Die Bereitstellung von Kompetenzen und Skills ist die Kernkompetenz von HR – es sollte gelingen, dieser Aufgabe mit Blick auf die Notwendigkeiten der Digitalisierung gerecht zu werden. Dafür wird man um eine intensive Beschäftigung mit den Veränderungen in den geschäftlichen Anforderungen nicht herumkommen. Ganze Berufsbilder verschwinden, andere wandeln sich massiv. Hier die Entwicklungen zu antizipieren und die richtigen Schlüsse hinsichtlich Ausbildung und Personalentwicklung zu ziehen ist die strategischste Aufgabe von HR.

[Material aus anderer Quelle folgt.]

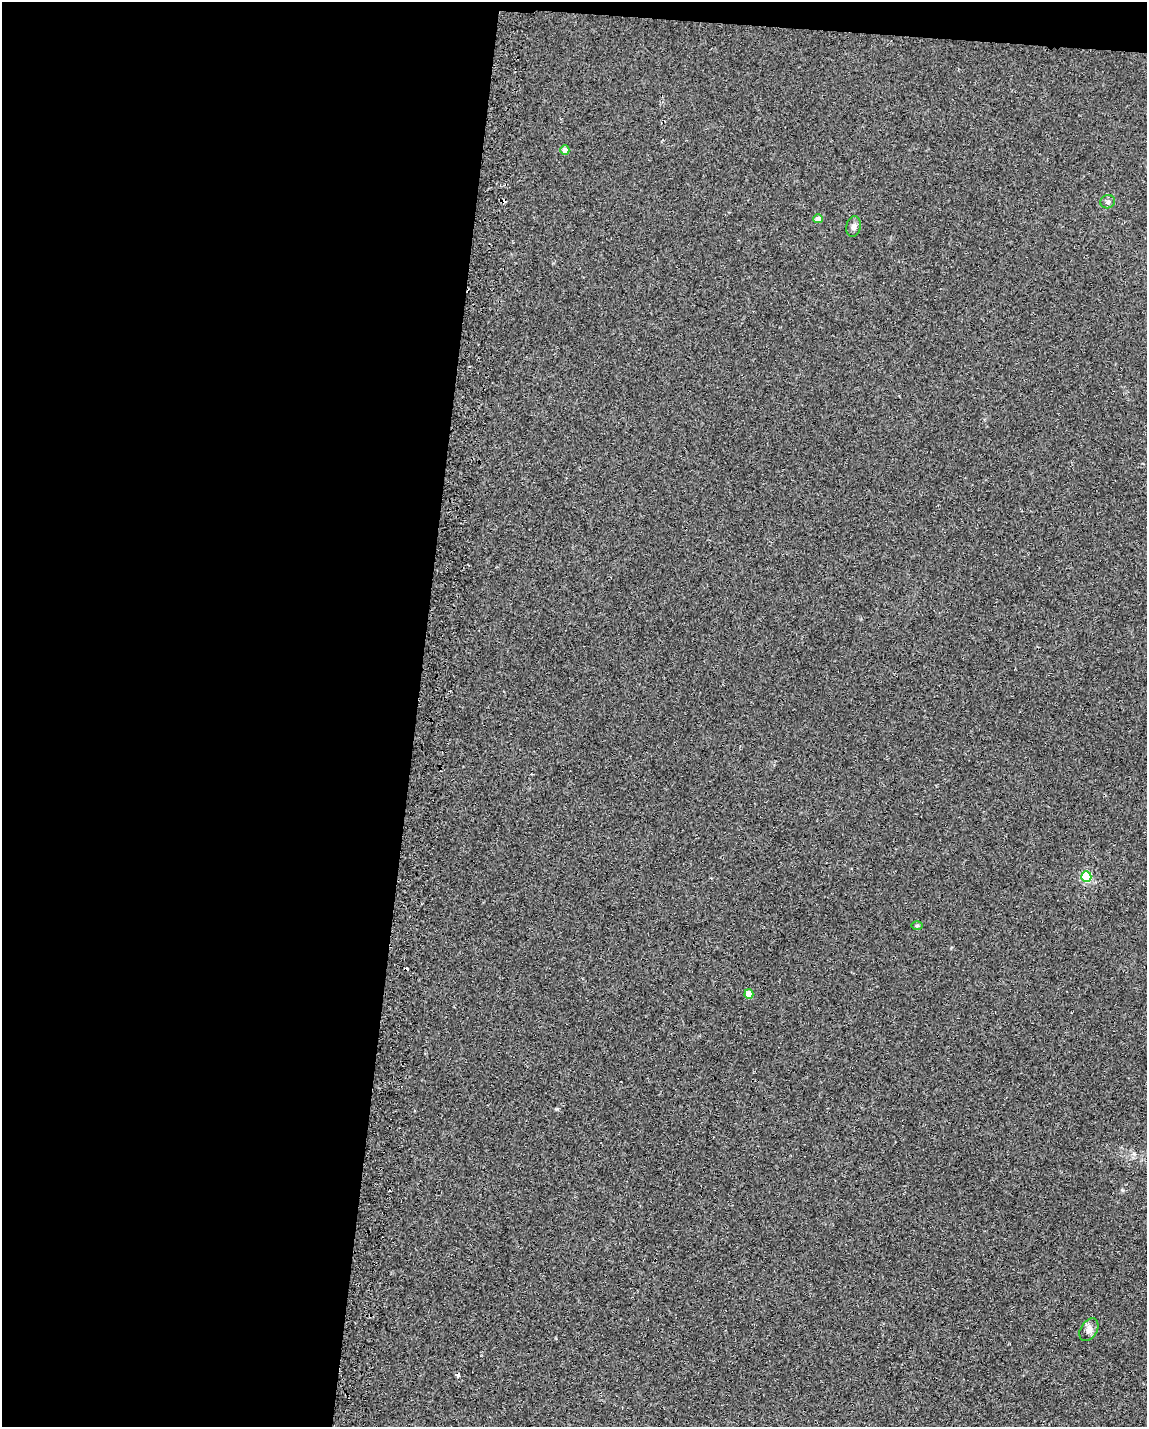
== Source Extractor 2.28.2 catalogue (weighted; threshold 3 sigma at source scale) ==
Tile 1 of 4 x 3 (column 1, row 1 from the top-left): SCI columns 38-1182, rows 3075-4499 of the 4651 x 4613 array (HDU 1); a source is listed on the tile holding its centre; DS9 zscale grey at full resolution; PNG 1149 x 1429 px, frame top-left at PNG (2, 2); each listed source drawn as its Kron ellipse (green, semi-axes under 4 px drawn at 4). Shown black and unused: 37% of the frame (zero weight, under 2 of 3 exposures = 2% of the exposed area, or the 3 px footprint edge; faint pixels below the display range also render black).
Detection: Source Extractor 2.28.2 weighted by HDU 2 'WHT'; one run over the whole footprint, this tile lists its part. Background 0.029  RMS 0.0075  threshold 0.0335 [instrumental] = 3 sigma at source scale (4.5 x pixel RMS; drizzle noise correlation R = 1.50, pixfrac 1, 0.05/0.05 arcsec/px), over >= 5 px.
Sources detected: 12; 4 cosmic-ray / hot-pixel residue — neither listed nor drawn; the other 8 listed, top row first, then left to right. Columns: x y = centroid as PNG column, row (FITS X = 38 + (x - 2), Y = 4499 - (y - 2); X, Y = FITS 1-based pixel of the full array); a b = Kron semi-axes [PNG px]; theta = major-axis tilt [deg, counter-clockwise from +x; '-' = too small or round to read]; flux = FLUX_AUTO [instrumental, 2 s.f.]
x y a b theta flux
565 150 5 4 - 6.2
1108 202 7 6 - 1.9
818 219 4 4 - 5.4
854 226 10 7 78 2.8
1086 877 5 5 - 63
917 926 6 4 0 0.93
749 994 5 4 - 11
1089 1330 12 8 59 4.1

Dabei wird es gelingen müssen, alle Mitarbeiter mit auf die Reise mitzunehmen. Den individuellen Vorbehalten muss mit den Chancen für den Einzelnen und die gesamte Organisation begegnet werden: Digitalisierung kann Grenzen in der Kommunikation und Zusammenarbeit im Unternehmen überwinden und völlig neue Organisationsformen ermöglichen. Der Verlust der Informationshoheit schafft Transparenz für jeden Mitarbeiter. Darin liegt eine große Chance, die Entwicklung des eigenen Tätigkeitsbereichs mitzugestalten. Zugleich steigert der Erwerb digitaler Kompetenzen den eigenen Marktwert und eine flexible Einsatzfähigkeit, was mit Blick auf die kommenden Veränderungen nur von Vorteil sein kann.Voraussetzung für eine erfolgreiche digitale Transformation ist deren strategische Verankerung. Unternehmen und ihre HR-Funktion müssen sich klar darüber werden, was Digitalisierung für ihr Business bedeutet und welche Zielsetzung damit verfolgt wird. Neben der Formulierung entsprechender Strategien und Roadmaps wird es darauf ankommen, diese auf die Straße zu bringen. Sind die Rahmenparameter i.S. von Wegmarken festgelegt, müssen Szenarien für die digitale Transformation entwickelt und agil angegangen werden. Trial and Error ist die Taktik, mit Sprints Etappensiege zu erzielen, die für die Organisation Signalwirkung haben. Das braucht Mut, Konsequenz und Können – Eigenschaften, die am Ende das Rennen um die Digitalisierung entscheiden werden.